Open kurik opened 3 years ago

kurik commented 3 years ago

The jsonpointer ver ~ 2 has the following issues parsing command line arguments:

  1. It is not compatible with the jsonpointer ver ~ 1
  2. It does not parse correctly the -f argument, so it is not possible to provide the pointer in a file (as it was possible in jsonpointer ver ~ 1)
  3. The help text from jsonpointer --help allows ambiguous explanation of the command line parameters
  4. The documentation The jsonpointer commandline utility follows the jsonpointer ver ~ 1 syntax.

Here are more details: ad 1 and 4) The example from The jsonpointer commandline utility works fine with the jsonpointer ver ~ 1 Unfortunately with the jsonpointer ver ~ 2 the example generates the following error:

$ jsonpointer ./ptr.json ./a.json ./b.json
Could not resolve pointer: location must starts with /
Could not resolve pointer: location must starts with /

This is because the jsonpointer ver ~ 2 expects the pointer as the first argument, instead of a file with the pointer.

ad 2) When I try to use the -f argument to provide the pointer in a file, then the argument of the first json file (a.json) is parsed in a wrong way and jsonpointer does not understand it, as it considers the file name as a pointer expression:

$ jsonpointer -f ./ptr.json ./a.json ./b.json
usage: jsonpointer [-h] [-f [POINTER_FILE]] [--indent INDENT] [-v] [POINTER] FILE [FILE ...]
jsonpointer: error: argument POINTER: not allowed with argument -f/--pointer-file

ad 3) Let's assume the -f works, then the help text

$ jsonpointer --help
usage: jsonpointer [-h] [-f [POINTER_FILE]] [--indent INDENT] [-v] [POINTER] FILE [FILE ...]

has ambiguous explanation because POINTER_FILE is in square brackets.
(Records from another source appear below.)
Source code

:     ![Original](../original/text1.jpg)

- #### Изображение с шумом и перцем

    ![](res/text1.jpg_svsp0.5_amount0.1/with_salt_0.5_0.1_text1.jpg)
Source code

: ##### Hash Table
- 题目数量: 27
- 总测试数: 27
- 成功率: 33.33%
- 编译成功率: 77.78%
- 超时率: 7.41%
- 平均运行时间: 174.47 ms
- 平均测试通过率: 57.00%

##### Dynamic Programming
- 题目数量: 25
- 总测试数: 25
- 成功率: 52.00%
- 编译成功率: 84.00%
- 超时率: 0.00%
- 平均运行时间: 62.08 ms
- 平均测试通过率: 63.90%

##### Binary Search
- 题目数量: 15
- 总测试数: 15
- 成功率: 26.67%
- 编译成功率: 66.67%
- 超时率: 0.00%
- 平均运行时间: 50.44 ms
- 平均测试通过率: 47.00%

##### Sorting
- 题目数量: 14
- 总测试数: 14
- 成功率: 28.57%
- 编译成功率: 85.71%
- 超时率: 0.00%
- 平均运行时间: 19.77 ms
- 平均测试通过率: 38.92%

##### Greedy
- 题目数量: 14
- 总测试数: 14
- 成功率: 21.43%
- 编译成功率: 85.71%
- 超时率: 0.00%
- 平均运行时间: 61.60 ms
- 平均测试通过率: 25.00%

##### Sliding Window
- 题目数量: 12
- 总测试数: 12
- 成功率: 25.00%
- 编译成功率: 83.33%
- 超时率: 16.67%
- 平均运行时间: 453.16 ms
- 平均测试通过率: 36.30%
It can been understood as the POINTER_FILE is not mandatory when using the -f argument and then the -f can be used even with the POINTER.

I can write a patch to fix this issues, however before I do so, I need to understand what was the intention behind the change of the command-line syntax in ver ~ 2 and how it is expected those command-line parameters will work.

IMO the best way will be to keep the command-line syntax compatible with ver ~ 1. If there is a need to have a pointer expressed directly on command-line, then a new parameter (i.e. -e|--expression or -p|--ptr|--pointer) should be introduced. However as the ver ~ 2 is already in place for some time, this will introduce a regression to the current syntax in ver ~ 2.